◆ What you are asked to do:
All of the data below is to be copied exactly.

◆ Source records:
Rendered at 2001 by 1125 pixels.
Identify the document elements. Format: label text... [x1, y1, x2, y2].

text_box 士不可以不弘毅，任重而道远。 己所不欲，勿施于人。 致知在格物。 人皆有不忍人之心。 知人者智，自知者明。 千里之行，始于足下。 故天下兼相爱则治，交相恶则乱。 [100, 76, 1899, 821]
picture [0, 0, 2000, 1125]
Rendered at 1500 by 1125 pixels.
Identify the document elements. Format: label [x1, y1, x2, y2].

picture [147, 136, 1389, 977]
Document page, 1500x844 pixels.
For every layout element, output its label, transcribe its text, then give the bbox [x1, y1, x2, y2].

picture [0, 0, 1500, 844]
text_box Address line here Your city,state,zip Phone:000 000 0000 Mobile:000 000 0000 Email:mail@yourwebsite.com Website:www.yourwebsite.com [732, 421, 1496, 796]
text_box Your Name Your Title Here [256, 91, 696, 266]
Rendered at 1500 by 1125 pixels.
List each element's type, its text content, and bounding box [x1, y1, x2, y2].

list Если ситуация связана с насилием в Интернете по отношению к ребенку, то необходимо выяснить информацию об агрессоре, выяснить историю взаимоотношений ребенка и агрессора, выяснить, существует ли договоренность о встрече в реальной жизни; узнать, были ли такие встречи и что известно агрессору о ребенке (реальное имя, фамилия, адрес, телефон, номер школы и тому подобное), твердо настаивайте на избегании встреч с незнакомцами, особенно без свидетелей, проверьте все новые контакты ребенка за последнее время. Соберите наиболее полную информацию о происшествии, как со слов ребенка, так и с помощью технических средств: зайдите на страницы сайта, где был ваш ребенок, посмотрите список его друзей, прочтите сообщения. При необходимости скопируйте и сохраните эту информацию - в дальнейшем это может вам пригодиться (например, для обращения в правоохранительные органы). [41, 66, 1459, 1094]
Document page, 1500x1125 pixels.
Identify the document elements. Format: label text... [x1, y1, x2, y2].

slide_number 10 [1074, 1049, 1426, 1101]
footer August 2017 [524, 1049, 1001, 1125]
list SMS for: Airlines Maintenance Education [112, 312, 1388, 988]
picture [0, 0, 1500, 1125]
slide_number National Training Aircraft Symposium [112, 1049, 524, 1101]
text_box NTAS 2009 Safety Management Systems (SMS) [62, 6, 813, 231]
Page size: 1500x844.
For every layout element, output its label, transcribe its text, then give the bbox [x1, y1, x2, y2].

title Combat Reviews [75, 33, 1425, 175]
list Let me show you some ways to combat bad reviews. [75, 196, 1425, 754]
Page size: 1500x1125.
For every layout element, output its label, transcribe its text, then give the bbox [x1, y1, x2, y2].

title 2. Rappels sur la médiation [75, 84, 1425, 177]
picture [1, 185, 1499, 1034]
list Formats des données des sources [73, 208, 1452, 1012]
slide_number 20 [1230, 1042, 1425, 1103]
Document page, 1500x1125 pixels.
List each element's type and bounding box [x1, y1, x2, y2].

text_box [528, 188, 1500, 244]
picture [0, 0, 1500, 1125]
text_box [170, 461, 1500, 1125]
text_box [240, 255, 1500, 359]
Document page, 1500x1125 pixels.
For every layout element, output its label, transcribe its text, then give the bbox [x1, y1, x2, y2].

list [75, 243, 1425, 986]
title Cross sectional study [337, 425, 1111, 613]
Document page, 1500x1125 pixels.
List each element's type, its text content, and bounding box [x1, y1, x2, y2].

◆ Reply:
Rendered at 2001 by 1125 pixels.
Identify the document elements. Format: label text... [x1, y1, x2, y2].

text_box 士不可以不弘毅，任重而道远。 己所不欲，勿施于人。 致知在格物。 人皆有不忍人之心。 知人者智，自知者明。 千里之行，始于足下。 故天下兼相爱则治，交相恶则乱。 [100, 76, 1899, 821]
picture [0, 0, 2000, 1125]
Rendered at 1500 by 1125 pixels.
Identify the document elements. Format: label [x1, y1, x2, y2].

picture [147, 136, 1389, 977]
Document page, 1500x844 pixels.
For every layout element, output its label, transcribe its text, then give the bbox [x1, y1, x2, y2].

picture [0, 0, 1500, 844]
text_box Address line here Your city,state,zip Phone:000 000 0000 Mobile:000 000 0000 Email:mail@yourwebsite.com Website:www.yourwebsite.com [732, 421, 1496, 796]
text_box Your Name Your Title Here [256, 91, 696, 266]
Rendered at 1500 by 1125 pixels.
List each element's type, its text content, and bounding box [x1, y1, x2, y2].

list Если ситуация связана с насилием в Интернете по отношению к ребенку, то необходимо выяснить информацию об агрессоре, выяснить историю взаимоотношений ребенка и агрессора, выяснить, существует ли договоренность о встрече в реальной жизни; узнать, были ли такие встречи и что известно агрессору о ребенке (реальное имя, фамилия, адрес, телефон, номер школы и тому подобное), твердо настаивайте на избегании встреч с незнакомцами, особенно без свидетелей, проверьте все новые контакты ребенка за последнее время. Соберите наиболее полную информацию о происшествии, как со слов ребенка, так и с помощью технических средств: зайдите на страницы сайта, где был ваш ребенок, посмотрите список его друзей, прочтите сообщения. При необходимости скопируйте и сохраните эту информацию - в дальнейшем это может вам пригодиться (например, для обращения в правоохранительные органы). [41, 66, 1459, 1094]
Document page, 1500x1125 pixels.
Identify the document elements. Format: label text... [x1, y1, x2, y2].

slide_number 10 [1074, 1049, 1426, 1101]
footer August 2017 [524, 1049, 1001, 1125]
list SMS for: Airlines Maintenance Education [112, 312, 1388, 988]
picture [0, 0, 1500, 1125]
slide_number National Training Aircraft Symposium [112, 1049, 524, 1101]
text_box NTAS 2009 Safety Management Systems (SMS) [62, 6, 813, 231]
Page size: 1500x844.
For every layout element, output its label, transcribe its text, then give the bbox [x1, y1, x2, y2].

title Combat Reviews [75, 33, 1425, 175]
list Let me show you some ways to combat bad reviews. [75, 196, 1425, 754]
Page size: 1500x1125.
For every layout element, output its label, transcribe its text, then give the bbox [x1, y1, x2, y2].

title 2. Rappels sur la médiation [75, 84, 1425, 177]
picture [1, 185, 1499, 1034]
list Formats des données des sources [73, 208, 1452, 1012]
slide_number 20 [1230, 1042, 1425, 1103]
Document page, 1500x1125 pixels.
List each element's type and bounding box [x1, y1, x2, y2].

text_box [528, 188, 1500, 244]
picture [0, 0, 1500, 1125]
text_box [170, 461, 1500, 1125]
text_box [240, 255, 1500, 359]
Document page, 1500x1125 pixels.
For every layout element, output its label, transcribe its text, then give the bbox [x1, y1, x2, y2].

list [75, 243, 1425, 986]
title Cross sectional study [337, 425, 1111, 613]
Document page, 1500x1125 pixels.
List each element's type, its text content, and bounding box [x1, y1, x2, y2].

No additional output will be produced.